The primary incentive for continuing with an LCM program is the possible cost savings over a standard cement treatment of lost circulation. Glowka (ref. 26) estimates that LCM’s could reduce the cost of combatting a lost circulation problem by as much as 50% to 80%.

Aside from the development of LCM’s, there are at least four programs that could reduce the impact of lost circulation on well costs:

1. The development of methods and tools to identify and locate lost circulation zones as soon as possible,

2. The development of tools and procedures for placing cement in the lost circulation zone,

3. The development of cements or cementitious muds that can be placed through the bit nozzles, and

4. The development of quick-setting cements or materials that can be drilled in less than the normal six to eight hours hardening time for conventional cements.
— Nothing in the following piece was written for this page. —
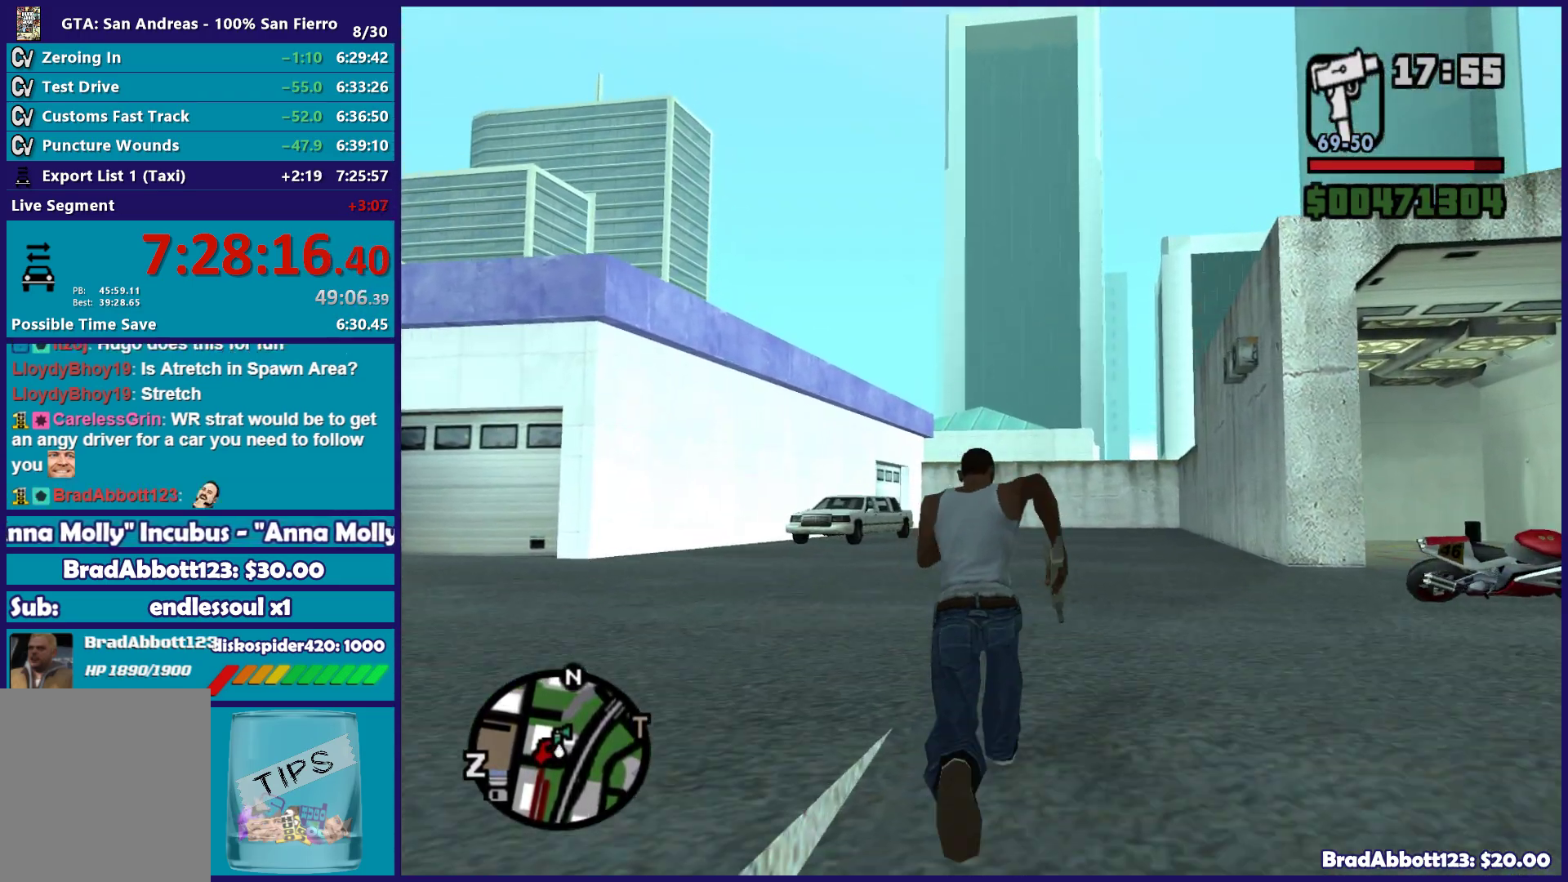
{"buttons": ["A"], "left_stick": "up", "right_stick": "center", "button_events": [[67, "A", "down"], [167, "A", "up"], [283, "A", "down"], [367, "A", "up"], [483, "A", "down"]]}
Methods and tools to identify and locate lost circulation zones would increase the efficiency of the methods used to combat the problem. Also, quick identification and knowledge of the loss zone should reduce other problems, such as stuck pipe and incomplete cement jobs, that are associated with lost circulation. The development of tools and procedures for directing and placing cement would increase the efficiency of using cement to plug the loss zone and also reduce the amount of cement required. The development of materials that can be placed through the bit nozzles would reduce the time spent combatting the problem. With the daily rate on the order of $1Ok, the eight hours required for cement to set costs $3,000 to $4,000 for the drill rig alone. The development of cements or materials with shorter setting times would directly reduce this cost and allow a quicker return to drilling.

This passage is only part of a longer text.